* **RECORDS FOR THE TASK**:

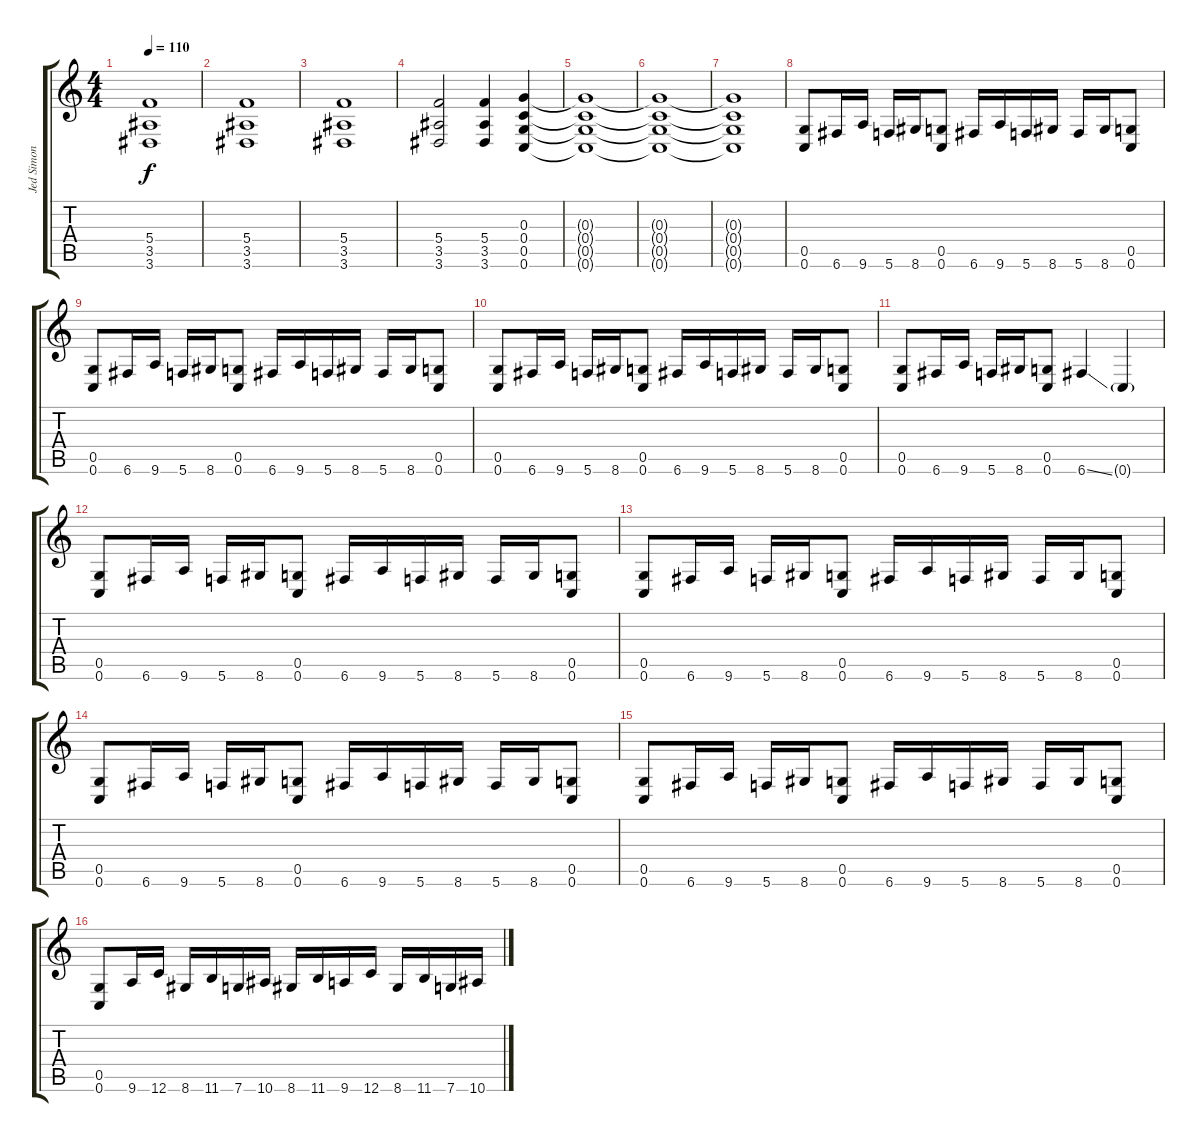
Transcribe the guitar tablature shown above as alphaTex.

\track ("Jed Simon" "Jed Simon") {instrument distortionguitar}
\staff {score tabs}
\tuning (E4 C4 G3 C3 G2 C2) {hide}
\ts (4 4)
\tempo 110
\clef g2
\ks c
(5.4 3.5 3.6).1{dy f} |
(5.4 3.5 3.6).1 |
(5.4 3.5 3.6).1 |
(5.4 3.5 3.6).2 (5.4 3.5 3.6).4 (0.3 0.4 0.5 0.6).4 |
(0.3{t} 0.4{t} 0.5{t} 0.6{t}).1 |
(0.3{t} 0.4{t} 0.5{t} 0.6{t}).1 |
(0.3{t} 0.4{t} 0.5{t} 0.6{t}).1 |
(0.5 0.6).8 6.6.16 9.6.16 5.6.16 8.6.16 (0.5 0.6).8 6.6.16 9.6.16 5.6.16 8.6.16 5.6.16 8.6.16 (0.5 0.6).8 |
(0.5 0.6).8 6.6.16 9.6.16 5.6.16 8.6.16 (0.5 0.6).8 6.6.16 9.6.16 5.6.16 8.6.16 5.6.16 8.6.16 (0.5 0.6).8 |
(0.5 0.6).8 6.6.16 9.6.16 5.6.16 8.6.16 (0.5 0.6).8 6.6.16 9.6.16 5.6.16 8.6.16 5.6.16 8.6.16 (0.5 0.6).8 |
(0.5 0.6).8 6.6.16 9.6.16 5.6.16 8.6.16 (0.5 0.6).8 6.6{ss}.4 0.6{g}.4 |
(0.5 0.6).8 6.6.16 9.6.16 5.6.16 8.6.16 (0.5 0.6).8 6.6.16 9.6.16 5.6.16 8.6.16 5.6.16 8.6.16 (0.5 0.6).8 |
(0.5 0.6).8 6.6.16 9.6.16 5.6.16 8.6.16 (0.5 0.6).8 6.6.16 9.6.16 5.6.16 8.6.16 5.6.16 8.6.16 (0.5 0.6).8 |
(0.5 0.6).8 6.6.16 9.6.16 5.6.16 8.6.16 (0.5 0.6).8 6.6.16 9.6.16 5.6.16 8.6.16 5.6.16 8.6.16 (0.5 0.6).8 |
(0.5 0.6).8 6.6.16 9.6.16 5.6.16 8.6.16 (0.5 0.6).8 6.6.16 9.6.16 5.6.16 8.6.16 5.6.16 8.6.16 (0.5 0.6).8 |
(0.5 0.6).8 9.6.16 12.6.16 8.6.16 11.6.16 7.6.16 10.6.16 8.6.16 11.6.16 9.6.16 12.6.16 8.6.16 11.6.16 7.6.16 10.6.16
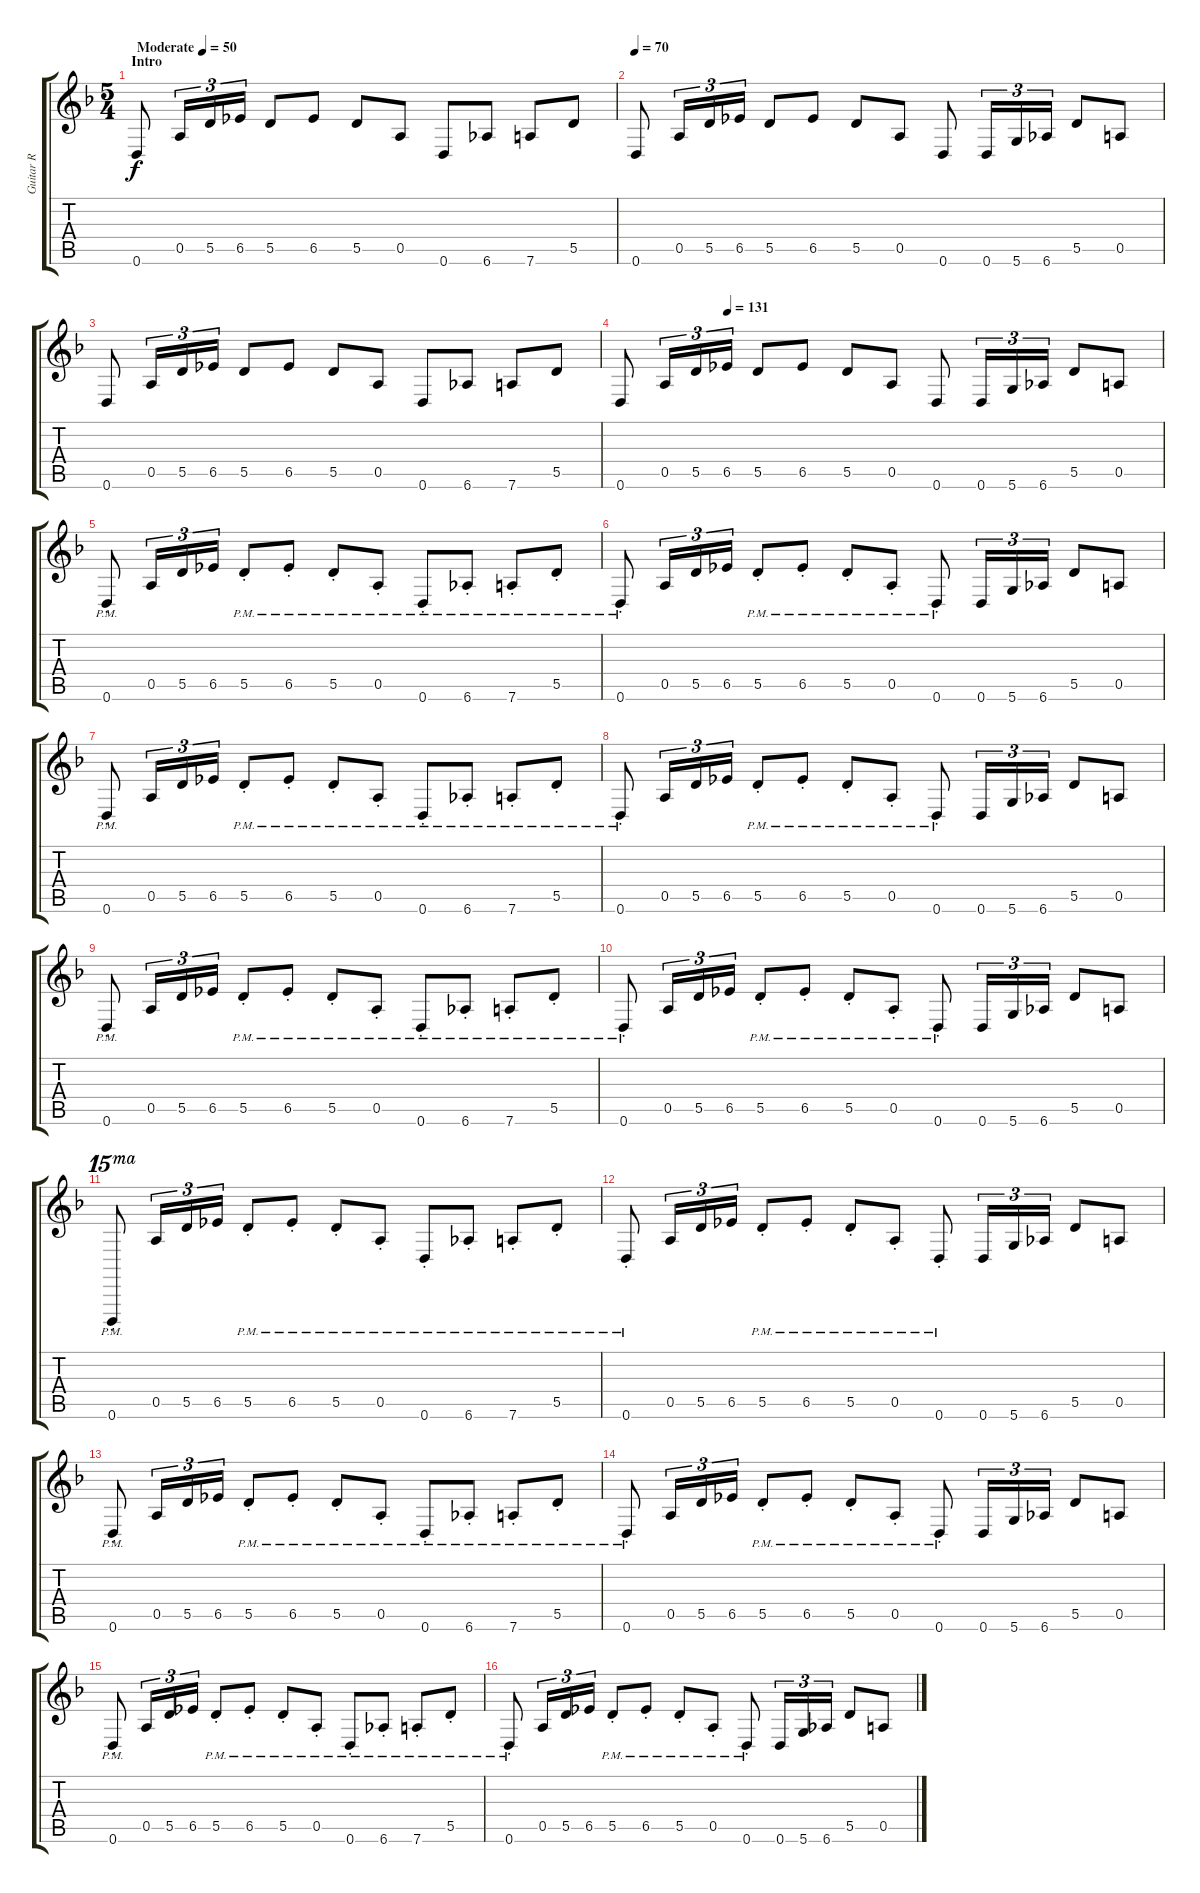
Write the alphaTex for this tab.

\track ("Guitar R" "Guitar R") {instrument distortionguitar}
\staff {score tabs}
\tuning (E4 B3 G3 D3 A2 D2) {hide}
\ts (5 4)
\section ("" "Intro")
\tempo (50 "Moderate")
\clef g2
\ks f
0.6.8{dy f instrument acousticguitarnylon} 0.5.16{tu (3 2)} 5.5.16{tu (3 2)} 6.5.16{tu (3 2)} 5.5.8 6.5.8 5.5.8 0.5.8 0.6.8 6.6.8 7.6.8 5.5.8 |
\tempo 70
0.6.8 0.5.16{tu (3 2)} 5.5.16{tu (3 2)} 6.5.16{tu (3 2)} 5.5.8 6.5.8 5.5.8 0.5.8 0.6.8 0.6.16{tu (3 2)} 5.6.16{tu (3 2)} 6.6.16{tu (3 2)} 5.5.8 0.5.8 |
0.6.8 0.5.16{tu (3 2)} 5.5.16{tu (3 2)} 6.5.16{tu (3 2)} 5.5.8 6.5.8 5.5.8 0.5.8 0.6.8 6.6.8 7.6.8 5.5.8 |
\tempo (131 0.2)
0.6.8 0.5.16{tu (3 2)} 5.5.16{tu (3 2)} 6.5.16{tu (3 2)} 5.5.8 6.5.8 5.5.8 0.5.8 0.6.8 0.6.16{tu (3 2)} 5.6.16{tu (3 2)} 6.6.16{tu (3 2)} 5.5.8 0.5.8 |
0.6{pm st}.8 0.5.16{tu (3 2)} 5.5.16{tu (3 2)} 6.5.16{tu (3 2)} 5.5{pm st}.8 6.5{pm st}.8 5.5{pm st}.8 0.5{pm st}.8 0.6{pm st}.8 6.6{pm st}.8 7.6{pm st}.8 5.5{pm st}.8 |
0.6{pm st}.8 0.5.16{tu (3 2)} 5.5.16{tu (3 2)} 6.5.16{tu (3 2)} 5.5{pm st}.8 6.5{pm st}.8 5.5{pm st}.8 0.5{pm st}.8 0.6{pm st}.8 0.6.16{tu (3 2)} 5.6.16{tu (3 2)} 6.6.16{tu (3 2)} 5.5.8 0.5.8 |
0.6{pm st}.8 0.5.16{tu (3 2)} 5.5.16{tu (3 2)} 6.5.16{tu (3 2)} 5.5{pm st}.8 6.5{pm st}.8 5.5{pm st}.8 0.5{pm st}.8 0.6{pm st}.8 6.6{pm st}.8 7.6{pm st}.8 5.5{pm st}.8 |
0.6{pm st}.8 0.5.16{tu (3 2)} 5.5.16{tu (3 2)} 6.5.16{tu (3 2)} 5.5{pm st}.8 6.5{pm st}.8 5.5{pm st}.8 0.5{pm st}.8 0.6{pm st}.8 0.6.16{tu (3 2)} 5.6.16{tu (3 2)} 6.6.16{tu (3 2)} 5.5.8 0.5.8 |
0.6{pm st}.8 0.5.16{tu (3 2)} 5.5.16{tu (3 2)} 6.5.16{tu (3 2)} 5.5{pm st}.8 6.5{pm st}.8 5.5{pm st}.8 0.5{pm st}.8 0.6{pm st}.8 6.6{pm st}.8 7.6{pm st}.8 5.5{pm st}.8 |
0.6{pm st}.8 0.5.16{tu (3 2)} 5.5.16{tu (3 2)} 6.5.16{tu (3 2)} 5.5{pm st}.8 6.5{pm st}.8 5.5{pm st}.8 0.5{pm st}.8 0.6{pm st}.8 0.6.16{tu (3 2)} 5.6.16{tu (3 2)} 6.6.16{tu (3 2)} 5.5.8 0.5.8 |
0.6{pm st}.8{ot 15ma} 0.5.16{tu (3 2)} 5.5.16{tu (3 2)} 6.5.16{tu (3 2)} 5.5{pm st}.8 6.5{pm st}.8 5.5{pm st}.8 0.5{pm st}.8 0.6{pm st}.8 6.6{pm st}.8 7.6{pm st}.8 5.5{pm st}.8 |
0.6{pm st}.8 0.5.16{tu (3 2)} 5.5.16{tu (3 2)} 6.5.16{tu (3 2)} 5.5{pm st}.8 6.5{pm st}.8 5.5{pm st}.8 0.5{pm st}.8 0.6{pm st}.8 0.6.16{tu (3 2)} 5.6.16{tu (3 2)} 6.6.16{tu (3 2)} 5.5.8 0.5.8 |
0.6{pm st}.8{instrument distortionguitar} 0.5.16{tu (3 2)} 5.5.16{tu (3 2)} 6.5.16{tu (3 2)} 5.5{pm st}.8 6.5{pm st}.8 5.5{pm st}.8 0.5{pm st}.8 0.6{pm st}.8 6.6{pm st}.8 7.6{pm st}.8 5.5{pm st}.8 |
0.6{pm st}.8 0.5.16{tu (3 2)} 5.5.16{tu (3 2)} 6.5.16{tu (3 2)} 5.5{pm st}.8 6.5{pm st}.8 5.5{pm st}.8 0.5{pm st}.8 0.6{pm st}.8 0.6.16{tu (3 2)} 5.6.16{tu (3 2)} 6.6.16{tu (3 2)} 5.5.8 0.5.8 |
0.6{pm st}.8 0.5.16{tu (3 2)} 5.5.16{tu (3 2)} 6.5.16{tu (3 2)} 5.5{pm st}.8 6.5{pm st}.8 5.5{pm st}.8 0.5{pm st}.8 0.6{pm st}.8 6.6{pm st}.8 7.6{pm st}.8 5.5{pm st}.8 |
0.6{pm st}.8 0.5.16{tu (3 2)} 5.5.16{tu (3 2)} 6.5.16{tu (3 2)} 5.5{pm st}.8 6.5{pm st}.8 5.5{pm st}.8 0.5{pm st}.8 0.6{pm st}.8 0.6.16{tu (3 2)} 5.6.16{tu (3 2)} 6.6.16{tu (3 2)} 5.5.8 0.5.8
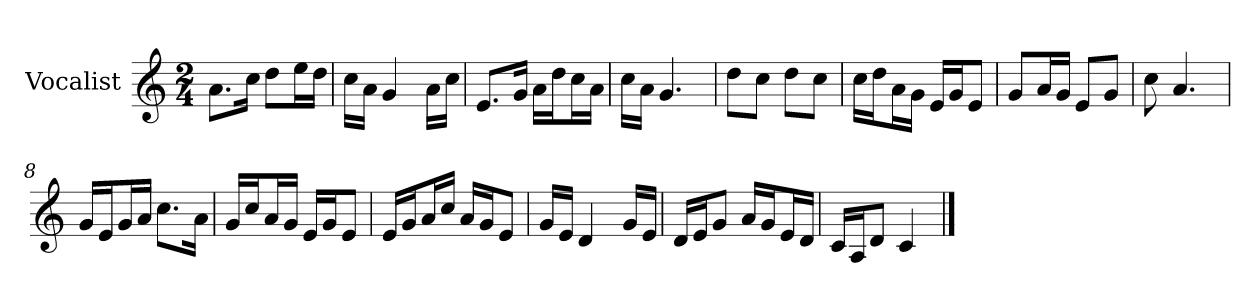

* **YOUR GOAL**: Count the lines in the data above that contain the string "tempo", and reply with only that number.

* **CORRECT RESPONSE**: 4